The trial court held Melody Munari (“Mother”) in contempt for violating court orders requiring her to make her child available for court-ordered visitation with the child’s grandparents before relocating fromArizona toMissouri and for not providing telephone access thereafter. The child’s stepfather, Brian Munari (“Stepfather”), who had not been a party to the action, moved to join as a party. The trial court granted his request, held him in contempt for violating the same visitation orders, and ordered him to pay sanctions and attorneys’ fees. Noting that contempt orders cannot be appealed, the Arizona Court of Appeals accepted special action jurisdiction.

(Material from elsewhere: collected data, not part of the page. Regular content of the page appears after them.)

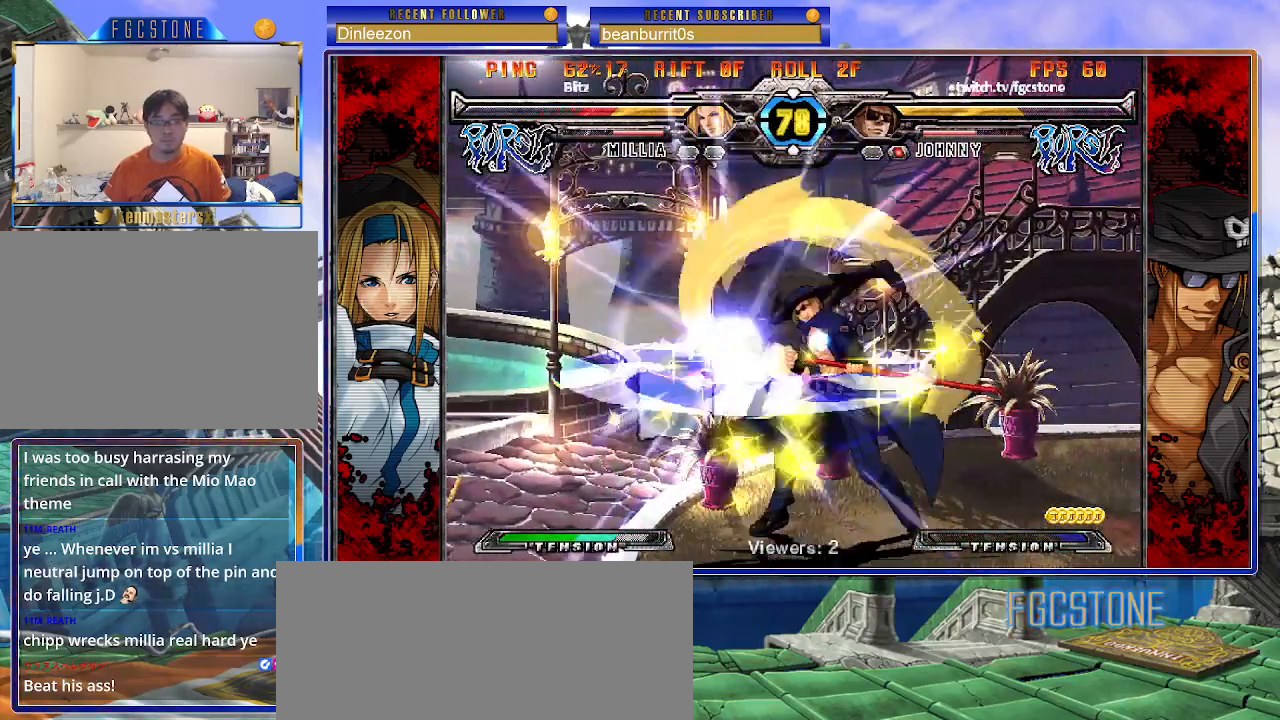
{"buttons": [], "left_stick": "right", "events": []}
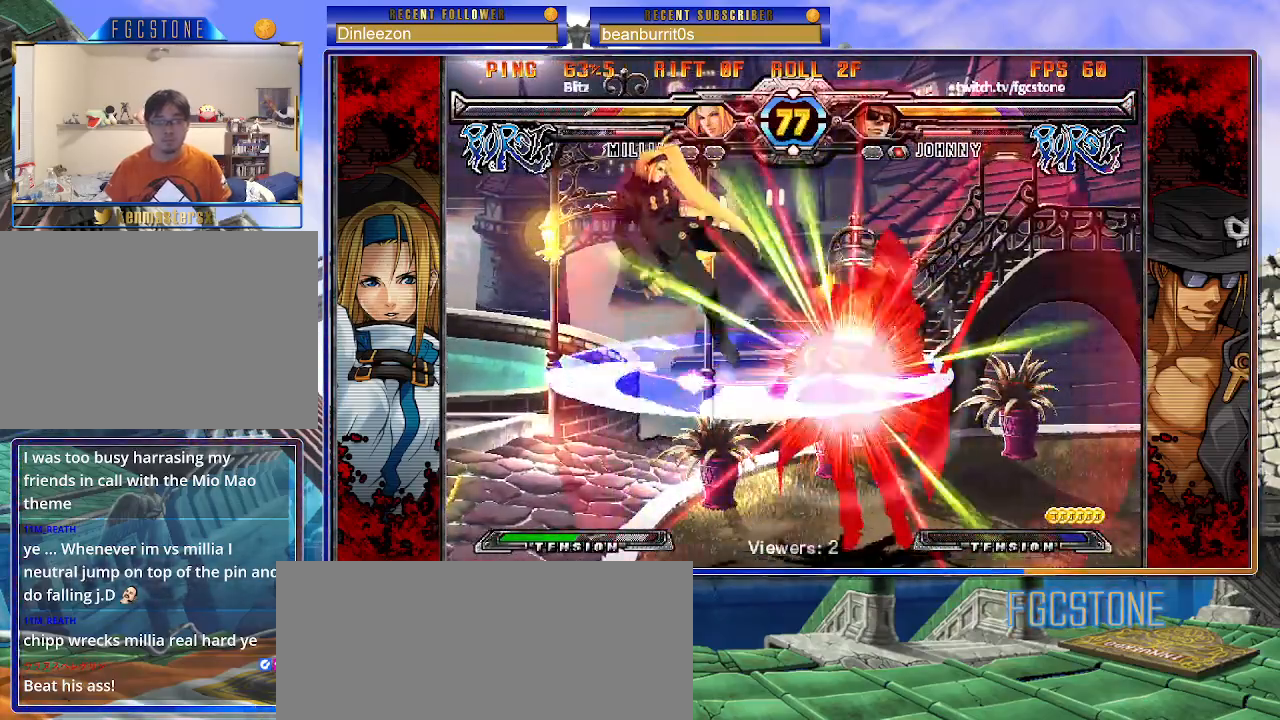
{"buttons": ["K", "S"], "left_stick": "left", "events": [[283, "K", "down"], [300, "left_stick", "left"], [333, "S", "down"], [383, "K", "up"], [433, "S", "up"], [450, "K", "down"], [500, "S", "down"]]}
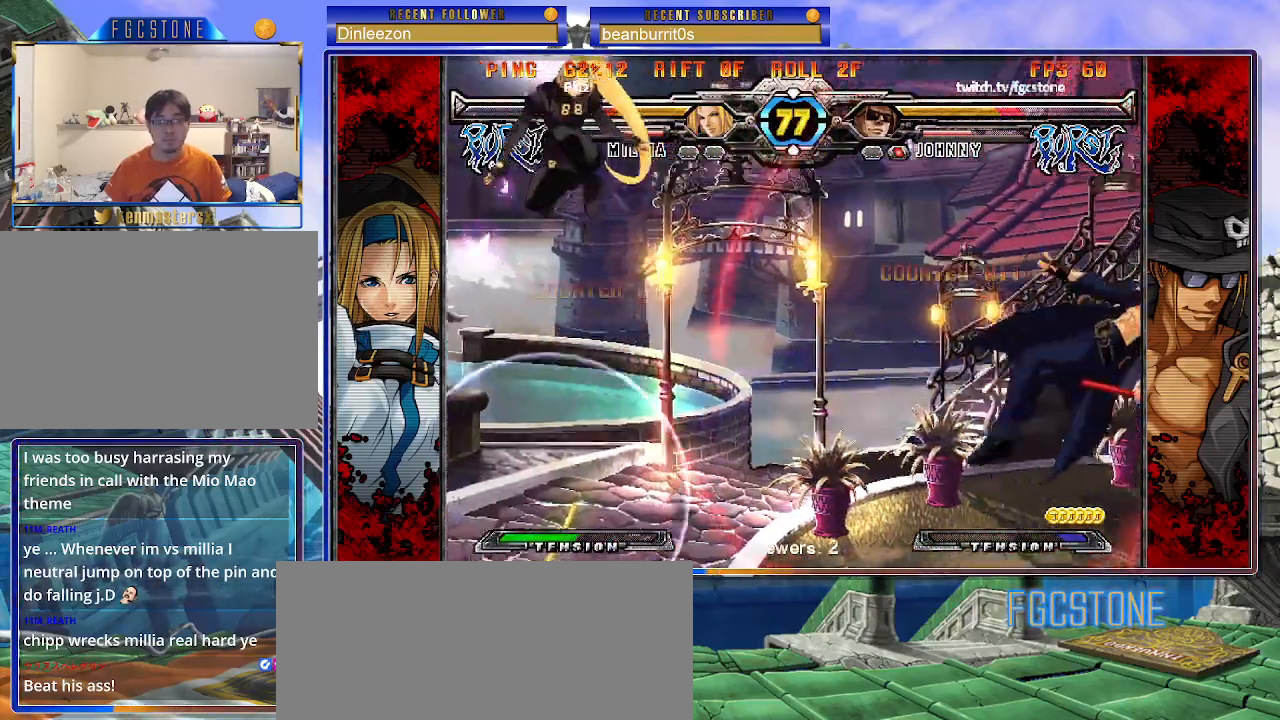
{"buttons": ["S"], "left_stick": "left", "events": [[33, "K", "up"], [100, "K", "down"], [100, "S", "up"], [167, "S", "down"], [183, "K", "up"], [250, "K", "down"], [267, "S", "up"], [300, "S", "down"], [333, "K", "up"], [383, "K", "down"], [383, "S", "up"], [467, "S", "down"], [500, "K", "up"]]}
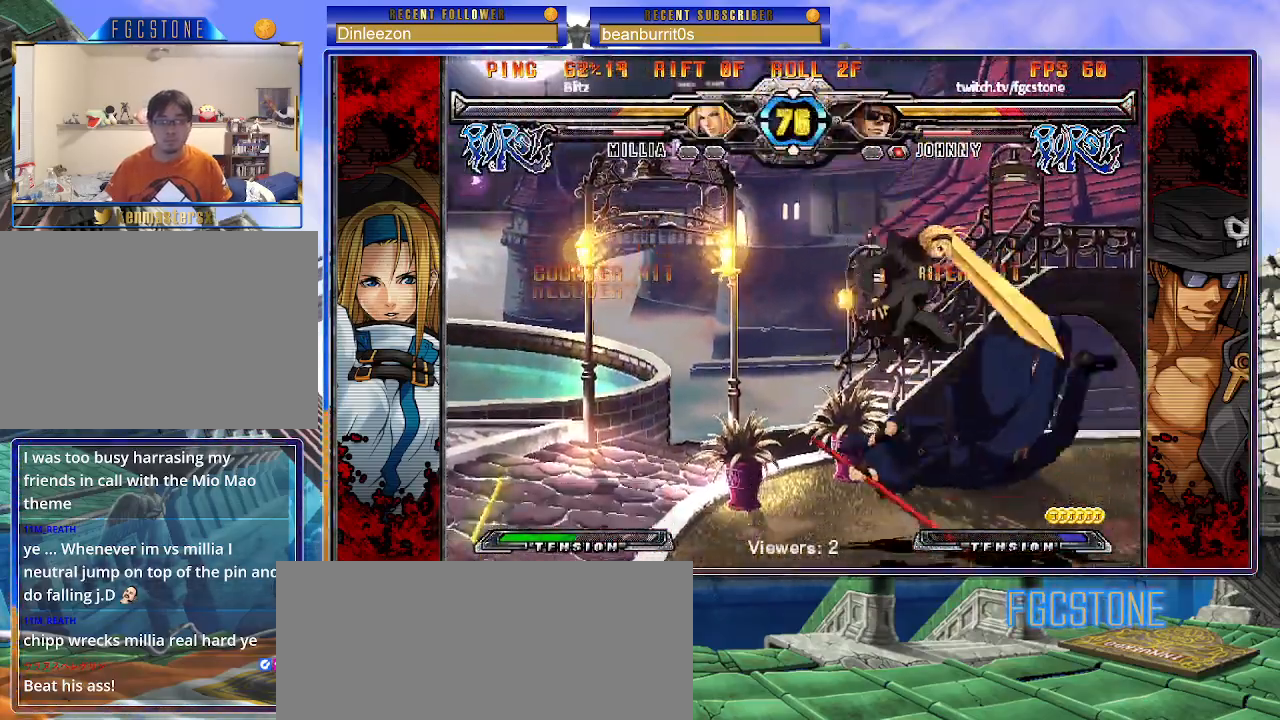
{"buttons": ["K", "S"], "left_stick": "left", "events": [[33, "K", "down"], [50, "S", "up"], [100, "S", "down"], [150, "K", "up"], [167, "K", "down"], [217, "S", "up"], [283, "K", "up"], [283, "S", "down"], [350, "K", "down"], [383, "S", "up"], [450, "S", "down"]]}
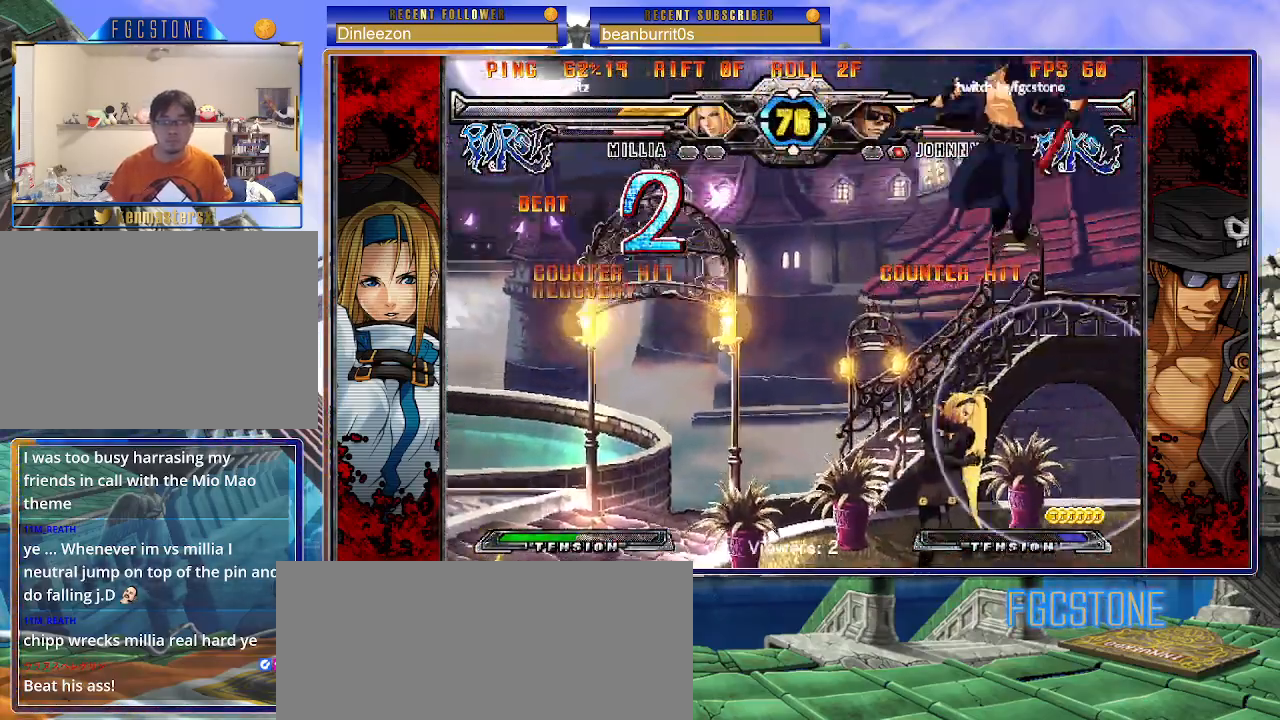
{"buttons": [], "left_stick": "up-left", "events": [[83, "S", "up"], [133, "K", "up"], [283, "left_stick", "center"], [383, "left_stick", "up-left"]]}
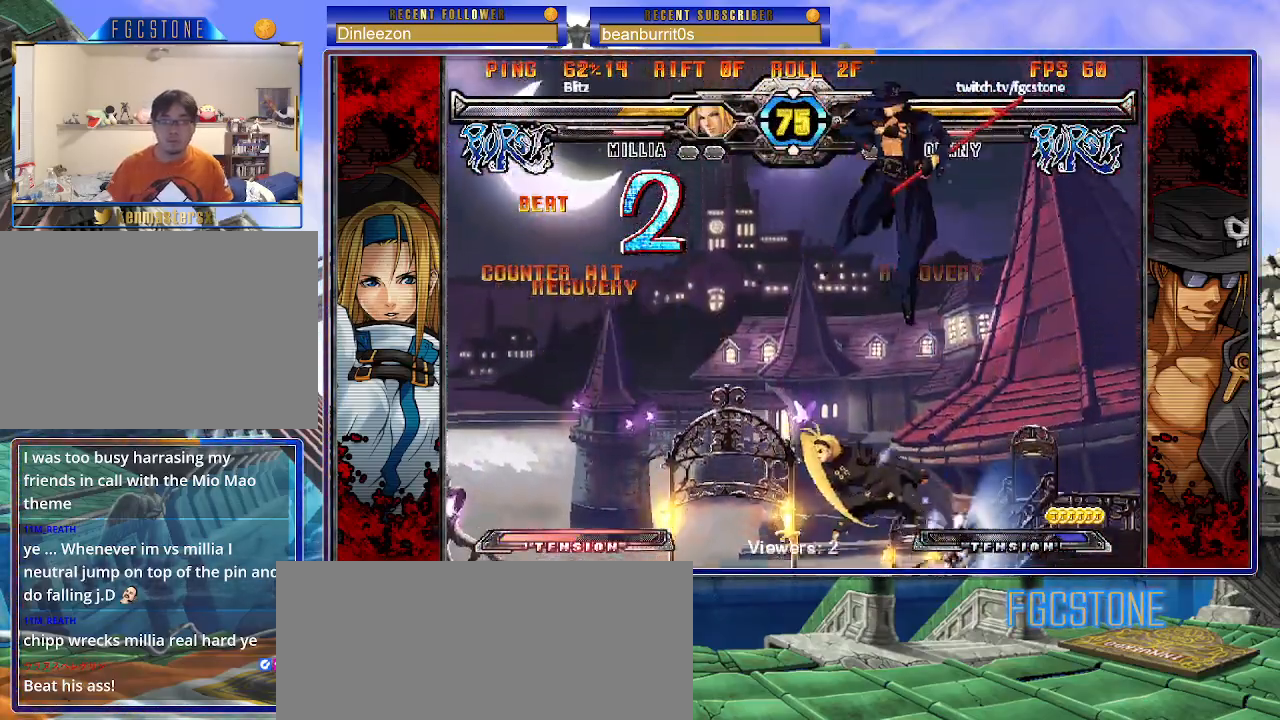
{"buttons": ["HS"], "left_stick": "right", "events": [[167, "left_stick", "right"], [450, "HS", "down"]]}
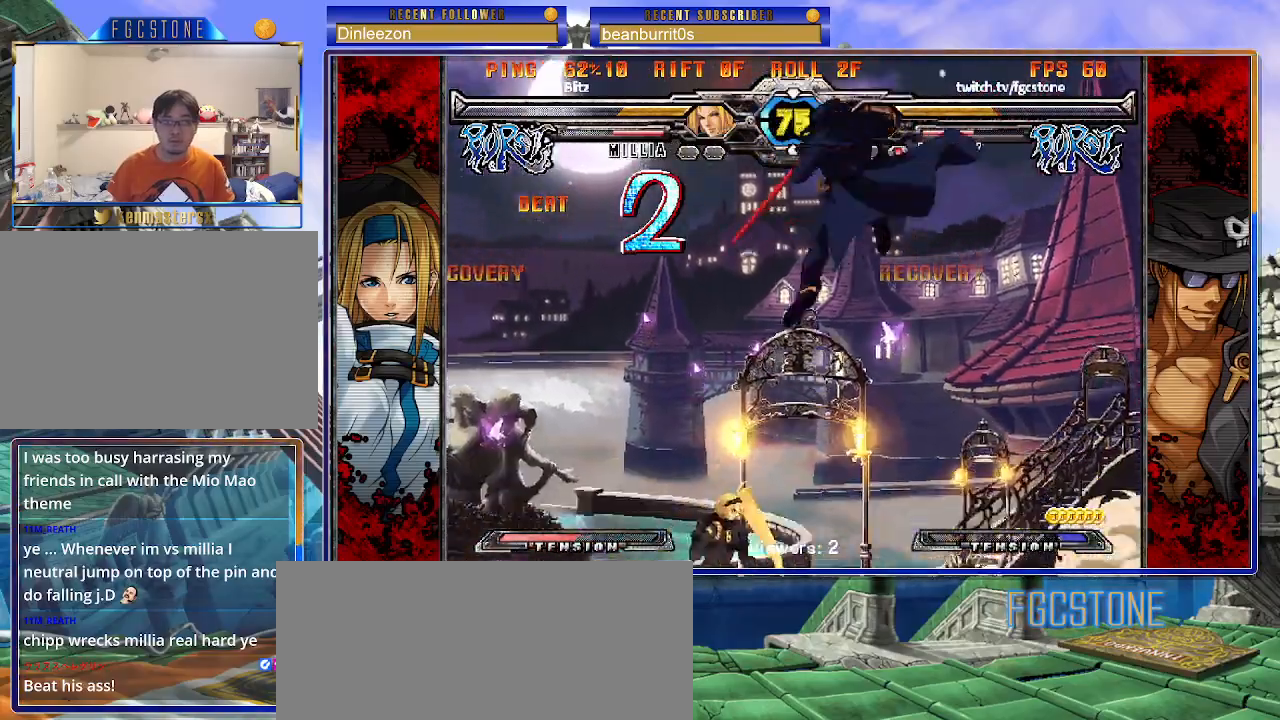
{"buttons": [], "left_stick": "right", "events": [[100, "HS", "up"]]}
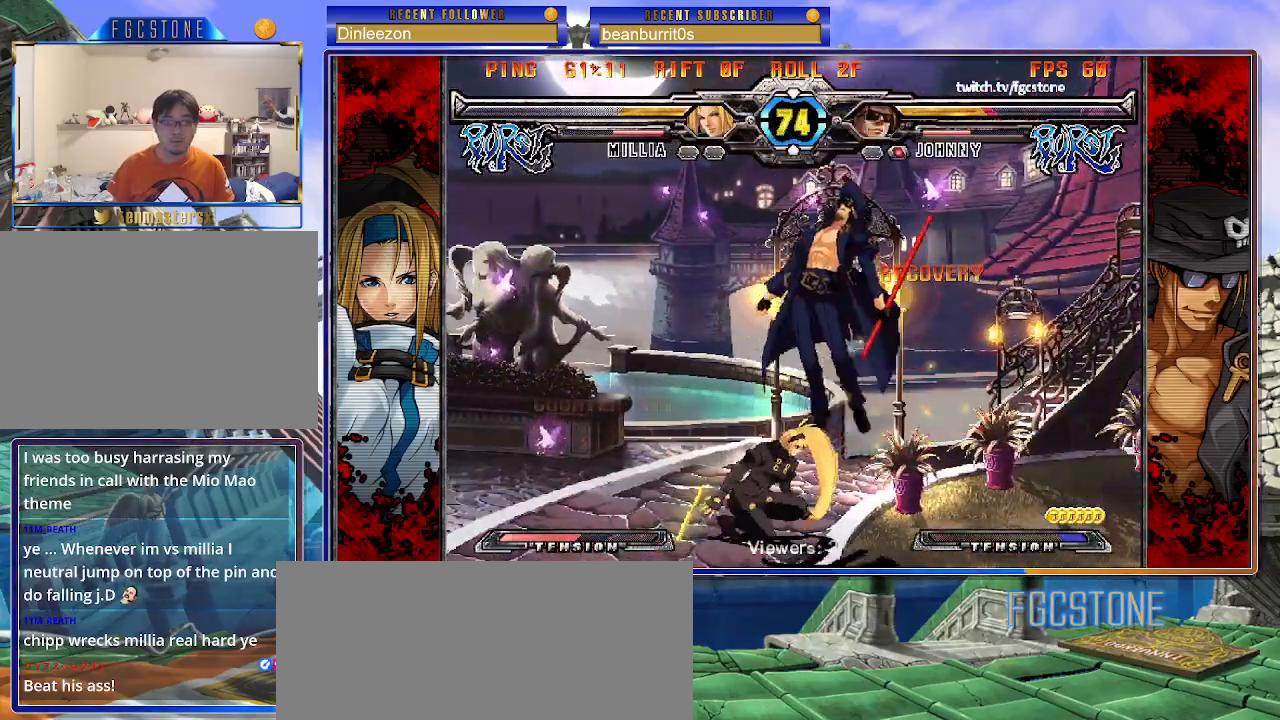
{"buttons": ["S"], "left_stick": "right", "events": [[83, "K", "down"], [133, "S", "down"], [183, "K", "up"], [200, "S", "up"], [250, "K", "down"], [300, "S", "down"], [350, "K", "up"], [383, "K", "down"], [383, "P", "down"], [383, "S", "up"], [467, "S", "down"], [483, "K", "up"], [483, "P", "up"]]}
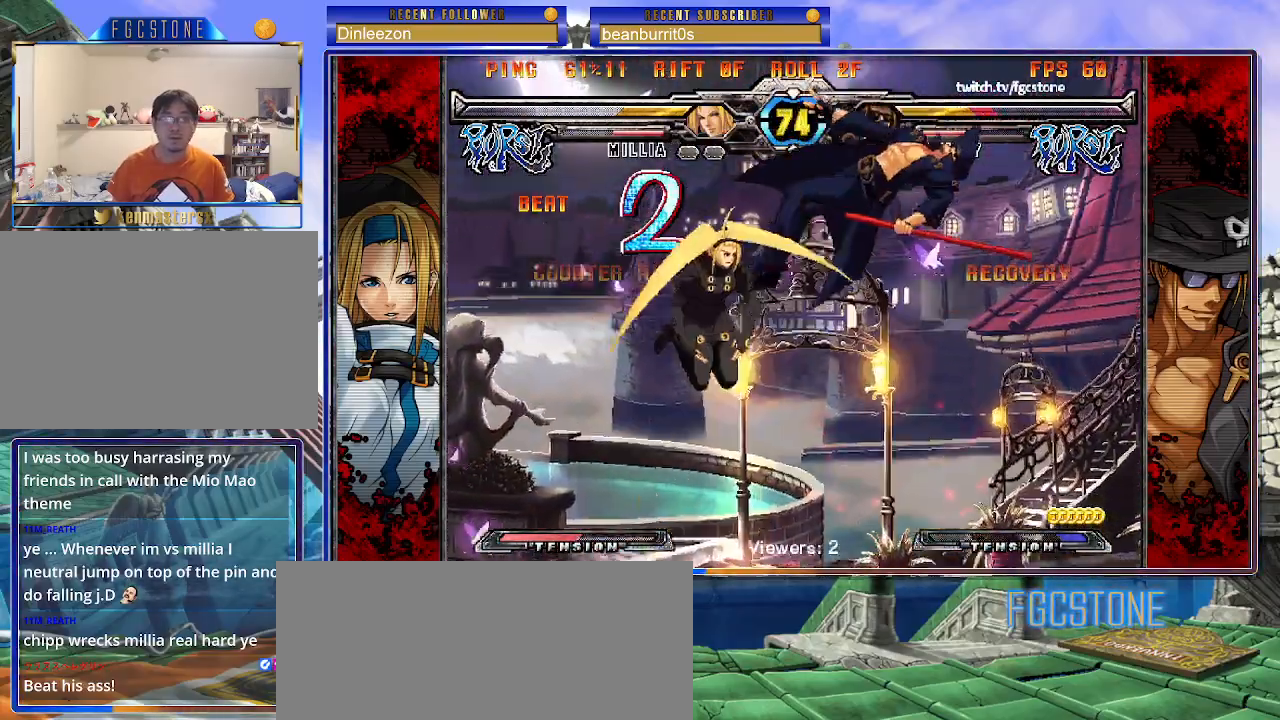
{"buttons": ["K", "S"], "left_stick": "left", "events": [[67, "K", "down"], [67, "P", "down"], [67, "S", "up"], [150, "S", "down"], [167, "K", "up"], [167, "P", "up"], [183, "K", "down"], [200, "P", "down"], [250, "S", "up"], [283, "S", "down"], [317, "K", "up"], [317, "P", "up"], [350, "K", "down"], [383, "P", "down"], [400, "S", "up"], [400, "left_stick", "center"], [450, "K", "up"], [450, "P", "up"], [450, "S", "down"], [500, "K", "down"], [500, "left_stick", "left"]]}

Petitioners argued the trial court lacked jurisdiction to issue the contempt order, because, under Sheehan v. Flower, 217Ariz. 39, 170 P.3d 288 (App. 2007), only a parent, and not a grandparent, may contest a child’s relocation under A.R.S. § 25-408. The Arizona Appeals Court dismissed this argument. The Court explained that although A.R.S. § 25-409(F) automatically terminates a grandparent’s visitation rights if the child has been adopted or placed for adoption, a grandparent’s statutory visitation rights do not automatically terminate upon a child’s relocation. Additionally, per Sheehan a relocation that is not contested by the non-relocating parent may not be challenged by a grandparent under A.R.S. § 25-408, but any existing visitation orders remain in place after the relocation unless otherwise modified by the superior court after hearing. The Court thus found the orders concerning the grandparents’ visitation rights valid.
The Court further explained that failing to comply with the court’s valid orders concerning the grandparents’ visitation rights was sanctionable through contempt proceedings. Where a grandparent has a right to visitation, both the grandparent and the court have the authority to enforce that continuing visitation through contempt proceedings under A.R.S. § 25-414(A)(1) even though the parent may choose to relocate the child. A trial court also has the inherent power to hold a party in contempt for violating a court order.
Notwithstanding the above, the Court agreed with Petitioners that the trial court abused its discretion by holding the stepfather in contempt because he was not a party to the action until after the mother had already violated the trial court’s order. The Court explained that the trial court simply could not hold a party in contempt for violating orders to which he was never subject. The Court also explained that, as only the child’s stepfather, he did not have the legal ability to control the child, and therefore had no ability to comply with the trial court’s order even if he had been subject to it. Accordingly, the Court vacated the contempt order against the stepfather, but denied the mother relief.
Judge Snow authored the opinion, with Presiding Judge Ehrlich and Judge Hall concurring.